Brano da leggere
..........

Sulla strage di Lampedusa sono stati consumati già fiumi di parole, e di retorica, nel dibattito pubblico nostrano. Tanti hanno giustamente sottolineato l’ipocrisia di uno Stato buffone che dopo la tragedia proclama il lutto nazionale, e intanto incrimina per il reato di immigrazione clandestina i superstiti. E il cinismo di quei politici che lacrimano come scolaretti a beneficio delle telecamere, dopo aver fieramente sostenuto l’approvazione di una legge, la Bossi-Fini, che ammette i respingimenti al paese di origine in base ad accordi bilaterali con stati in cui la detenzione e la tortura per motivi politici sono all’ordine del giorno, per impedire ai barconi di attraccare sulle nostre coste.

E che prevede il reato di favoreggiamento dell’immigrazione clandestina per chiunque porti in Italia dei migranti senza visto. Col risultato poco lusinghiero di costringere gli immigrati a buttarsi in mare nel tentativo disperato di raggiungere la riva a nuoto, o di causare l’incriminazione di quei pescherecci che salvano i naufraghi da morte certa*.

Ma del cordoglio più o meno sincero e delle nostre contraddizioni giuridiche sanno quasi tutti, ormai. È meno noto, invece, che appena tre giorni prima c’è stata un’altra strage, sempre nelle acque di Lampedusa, che è passata quasi inosservata. E pochi sanno che, in questi giorni tragici, ci sono politici che neanche provano a fingere un po’ di cordoglio, e aizzano invece i loro fan contro i passeggeri disperati dei barconi.

..........

Elenca tutto ciò che, secondo il brano sulla strage di Lampedusa, la legge Bossi-Fini ammette, prevede o provoca.

Persone o mani ritratte con articolazioni
..........

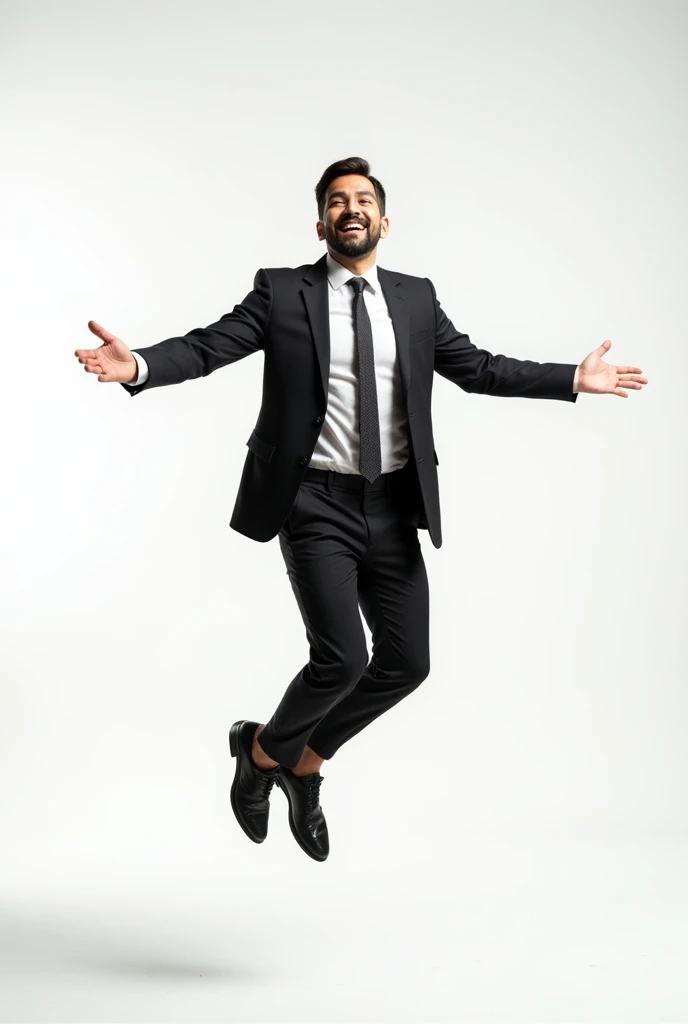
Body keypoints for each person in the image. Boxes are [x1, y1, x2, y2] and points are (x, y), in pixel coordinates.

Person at [75, 156, 648, 863]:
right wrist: (139, 366)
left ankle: (293, 763)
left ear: (383, 220)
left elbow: (478, 368)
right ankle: (261, 754)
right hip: (313, 501)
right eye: (339, 201)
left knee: (407, 664)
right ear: (321, 223)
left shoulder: (414, 298)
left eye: (364, 199)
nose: (352, 208)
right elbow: (208, 346)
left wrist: (572, 378)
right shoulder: (282, 293)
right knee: (341, 658)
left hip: (392, 503)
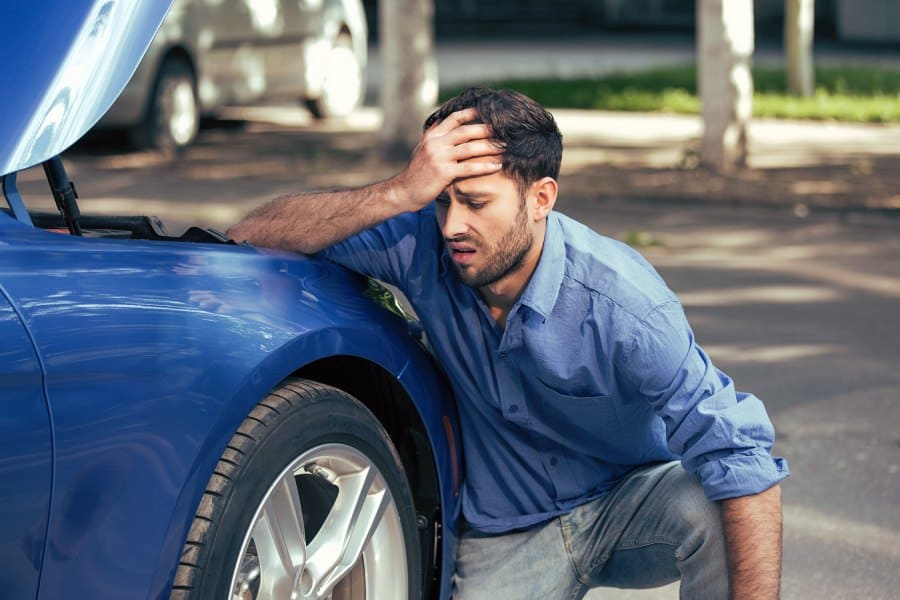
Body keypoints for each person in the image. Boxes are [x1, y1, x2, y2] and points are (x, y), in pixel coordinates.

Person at [228, 87, 789, 599]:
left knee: (712, 505)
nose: (451, 225)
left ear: (541, 198)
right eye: (443, 201)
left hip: (629, 502)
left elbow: (740, 453)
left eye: (475, 203)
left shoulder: (625, 304)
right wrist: (400, 191)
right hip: (509, 528)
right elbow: (251, 233)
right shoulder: (421, 241)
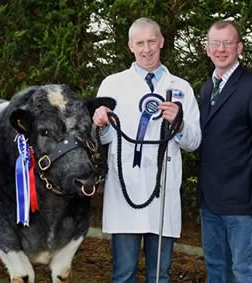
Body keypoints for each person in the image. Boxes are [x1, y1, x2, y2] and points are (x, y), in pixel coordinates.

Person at [92, 17, 201, 283]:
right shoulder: (112, 84)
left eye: (152, 41)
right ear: (130, 46)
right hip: (125, 193)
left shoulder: (181, 88)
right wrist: (102, 125)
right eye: (140, 43)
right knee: (124, 274)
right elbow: (103, 141)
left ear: (162, 41)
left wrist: (178, 122)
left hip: (162, 194)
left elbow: (194, 142)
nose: (147, 49)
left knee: (159, 276)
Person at [198, 20, 252, 282]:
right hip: (209, 200)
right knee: (215, 268)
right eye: (215, 43)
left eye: (227, 43)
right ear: (207, 48)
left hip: (242, 200)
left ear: (239, 47)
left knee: (244, 270)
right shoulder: (206, 88)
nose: (220, 49)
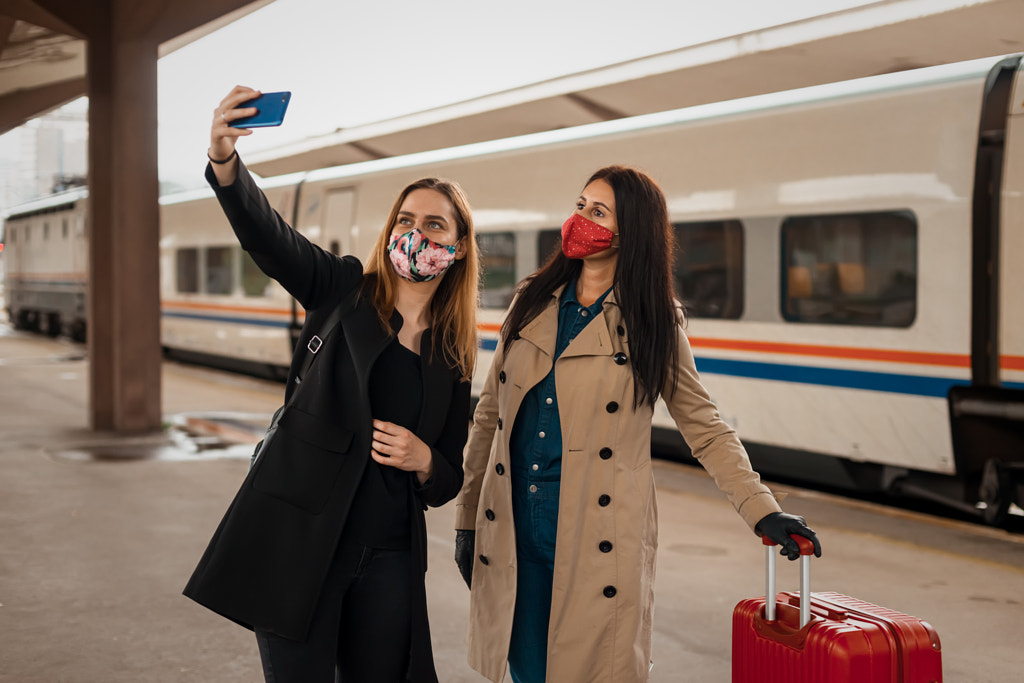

..........

Risposta
- Ammette i respingimenti al paese di origine in base ad accordi bilaterali con stati in cui la detenzione e la tortura per motivi politici sono all'ordine del giorno.
- Prevede il reato di favoreggiamento dell'immigrazione clandestina per chiunque porti in Italia dei migranti senza visto.
- Costringe gli immigrati a buttarsi in mare nel tentativo disperato di raggiungere la riva a nuoto.
- Causa l'incriminazione dei pescherecci che salvano i naufraghi da morte certa.